Ed è questo che la voce dentro di questo libro fa con l'anima del lettore.
CBH è una raccolta di racconti brevi di un giovane scrittore che ha all'attivo già un paio di raccolte di poesia.
Ciò che colpisce nell'epidermide del testo è indubbiamente il linguaggio, sintetico, rapido, tagliente, colorato da espressioni tratte dal parlare quotidiano che sanno trasmettere in modo efficace le diverse, eppure vicine storie narrate, mantenendo nel sottovoce la poeticità del raccontare.
Storie che scorrono come episodi di uno stesso film o come atti di un poema estremamente moderno, ognuna delle quali dal taglio indubbiamente personale, ma legata indissolubilmente alle altre per la "cifra" che l'autore dimostra di avere.
La maggior parte degli episodi sono istantanee in movimento su piccole grandi vite delle nostre metropoli. Il ritmo narrativo è serrato, di certo il timing, l'incedere del discorso è uno dei punti di forza di questo tipo di narrativa, capace di avvicinarsi senza perdere la sua identità a suggestioni puramente musicali e cinematografiche dal punto di vista estetico.
Addentrarsi nella sequenza delle storie di CBH è come entrare in un cono che lentamente penetra sempre più a fondo.
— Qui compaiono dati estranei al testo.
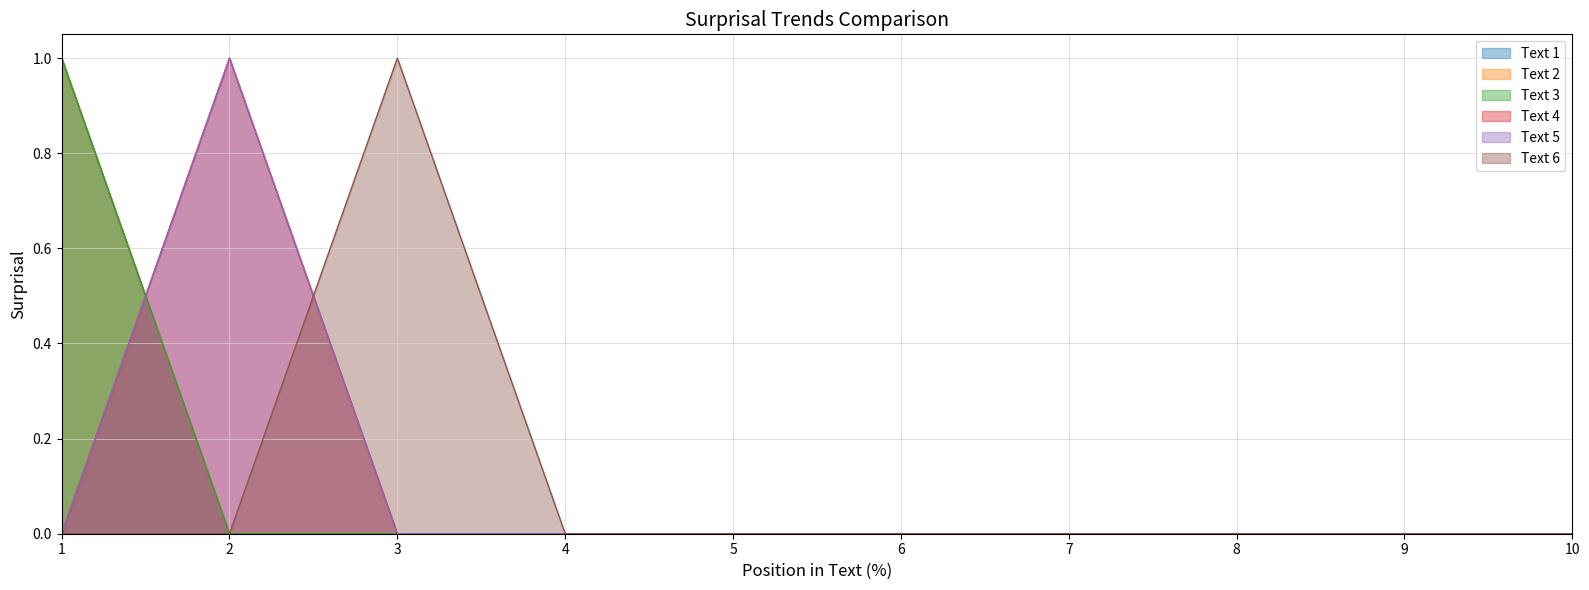

List the labels in order of 2 value, smallest first.

2, 3, 4, 5, 6, 7, 8, 9, 10, 1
Se il primo racconto è leggermente spiazzante per il lessico del tutto sfrontato, sebbene idoneo al tessuto narrato, l'autore ci sorprende per la capacità di condurci in un viaggio caleidoscopico in cui gli eventi, gli oggetti, i movimenti "raccontano" di per sé e apparentemente senza filtri l'anima delle storie, alcune al limite della fiction in pieno stile tarantiniano come Mister M, altre colorate di giallo e efficace noir (Exit babila).
Una scrittura di carne che sfibra corde interiori.
Ma in questa raccolta c'è spazio per tutti i colori, per tutte le sensazioni del quotidiano che attraverso il narrare sanno accogliere, coinvolgere, identificare il lettore: c'è spazio per la tenerezza, inframmezzati monologhi, divertiti neologismi (snutellare le scarpe, pg. 56) l'amicizia, il sesso, l'io. Indissolubilmente legati allo spazio, alla scenografia in cui la storia si muove: i luoghi qui non sono uno sfondo, perché essi stessi fanno la storia, come nel cinema di genere.
Di certo la disposizione dei racconti non è casuale. C'è un disegno in crescendo, una sorta di girandola, un vortice a spirale che porta sempre più dentro. Per arrivare con sguardo disincantato sulla nostra seconda repubblica, fino nella suite finale con il blu-poesia nell'io più intimo dell'autore, in cui di certo si evincono anche i motivi dell'essere e dello scrivere di Lorefice, in un'ambientazione da hotel che fa pensare all'eleganza struggente degli interni di Kar Wai Wong, una suite che è quasi un lungo piano sequenza che scivola dentro nell'anima di chi scrive, e, quindi, di chi leggendo accoglie e si fa penetrare dalle parole. Queste ultime 12 pagine sono un autentico gioiello, che fa venire voglia di racconto lungo, di romanzo.
E chi guarda nelle parole, in queste piccole grandi storie, si fonde con la musica che esse stesse creano.
Perché in fondo CBH è anche questo: "Al Cosmo Blues Hotel le storie si fondono" (pg. 106).